研究課題/領域番号 |
20K15646
|
研究種目 |
若手研究
|
配分区分 | 基金 |
審査区分 |
小区分42010:動物生産科学関連
|
研究機関 | 東京大学 |
研究代表者 |
真方 文絵 東京大学, 大学院農学生命科学研究科(農学部), 助教 (50635208)
|
研究期間 (年度) |
2020-04-01 – 2023-03-31
|
研究課題ステータス |
中途終了 (2022年度)
|
配分額 *注記 |
4,290千円 (直接経費: 3,300千円、間接経費: 990千円)
2022年度: 1,300千円 (直接経費: 1,000千円、間接経費: 300千円)

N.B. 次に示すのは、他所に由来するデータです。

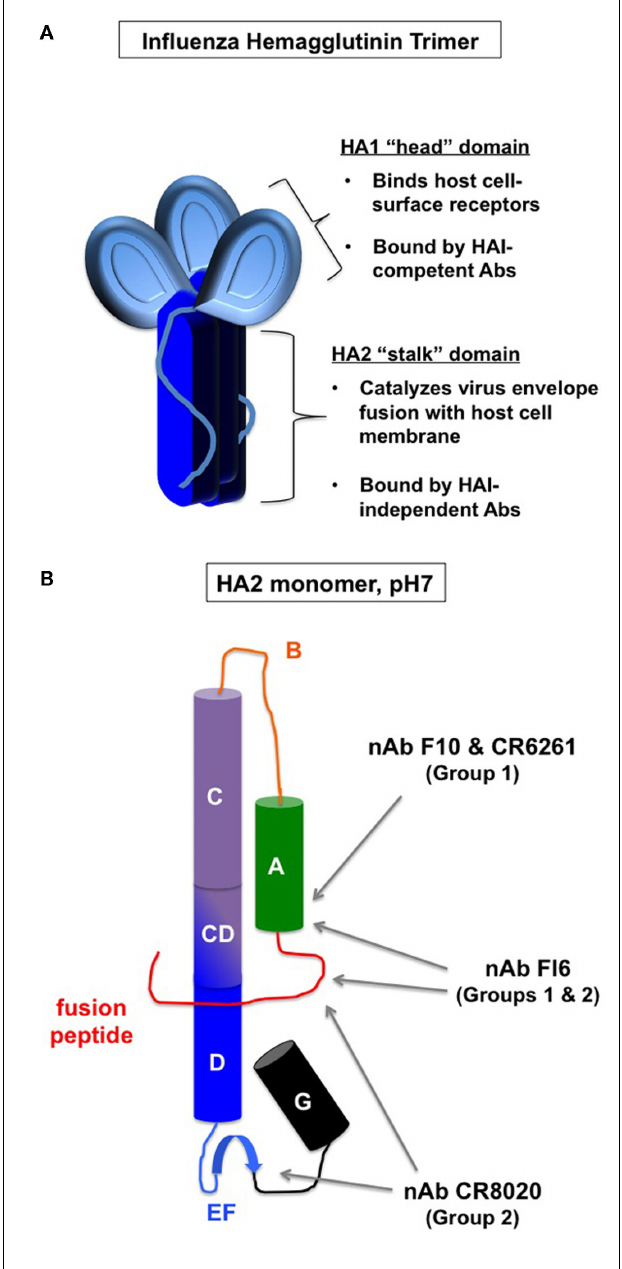
FIGURE 1 | Neutralizing antibody binding to hemagglutinin. (A) Gross structure of the hemagglutinin (HA). HA1 ( light blue ) makes-up most of the globular head domain as well as a polypeptide extension into the stalk area. HA2 ( dark blue ) makes-up the membrane-proximal stalk domain. (B) Schematized secondary structure of HA stalk monomer (HA2) in the pre-fusion conformation (adapted from Han and Marasco, 2011). Cylinders represent α helices and broad blue arrow represents a β sheet. Middle red line represents N-terminal fusion peptide. Previously defined subdomains are labeled with capital letters. Gray arrows point to epitope locations for the indicated broadly neutralizing antibody clones (nAb, see Table 1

2021年度: 1,300千円 (直接経費: 1,000千円、間接経費: 300千円)
2020年度: 1,690千円 (直接経費: 1,300千円、間接経費: 390千円)
|
キーワード | リポポリサッカライド / 炎症性子宮疾患 / 卵胞発育 / エストラジオール / 卵母細胞 / 顆粒層細胞 / 初期胞状卵胞 / 牛 / 子宮内膜炎 / ミトコンドリア / 発育途上卵母細胞 / 体外発育培養 / 核成熟能 / 発育途上卵胞 / 乳牛 / 繁殖障害 |
研究開始時の研究の概要 |
本研究は,乳牛の炎症性子宮疾患において治癒後も続く長期的な受胎性低下を引き起こす細菌毒素の分子作用機序を明らかにすることで,新たな治療法の開発を目指すものである。子宮に感染した細菌が放出する毒素であるリポポリサッカライド (LPS) は卵巣内の卵胞に移行し,成熟した卵胞の機能を著しく低下させる。本研究では直径1mmに満たない発育途上の未熟な卵胞に着目し,発育初期にLPS曝露を受けた卵胞の発育動態と分子学的性状,さらに卵胞に内包される卵母細胞の発育と機能におよぼすLPSの影響を精査することで,「子宮が治癒しても受胎しない」病態の全容を解明する。
|
研究成果の概要 |
本研究は,発育初期にリポポリサッカライド (LPS) の曝露を受けた卵胞の発育動態とステロイドホルモン産生能を検証するとともに,発育途上卵胞に内包される卵母細胞の発生能におよぼすLPSの影響を明らかにすることを目的とした。ウシ初期胞状卵胞はLPSを受容する機構を持ち,体外発育培養における発育途上期のLPS曝露はエストラジオール産生を抑制した。また,LPSは卵母細胞の生存性を低下させたとともに,成熟能を不可逆的に低下させる可能性を明らかにした。さらに,子宮の炎症を示すウシ子宮内膜炎モデルを作出し,脳と卵巣のインタラクションにおけるLPSの即時的作用と長期的作用を精査することが可能となった。
|
研究成果の学術的意義や社会的意義 |
炎症性子宮疾患の罹患牛では,臨床的に子宮の炎症が治癒しても長期にわたり受胎性が低下する。本研究では,LPSが長期にわたるエストラジオール産生抑制と不可逆的な卵母細胞の成熟能低下を引き起こすことで,治癒後も継続する卵巣機能障害の一因となる可能性を示した。本研究成果は新たなアプローチによる革新的な治療法の開発のための基礎的知見となり,乳肉牛の生産性向上に寄与することが期待される。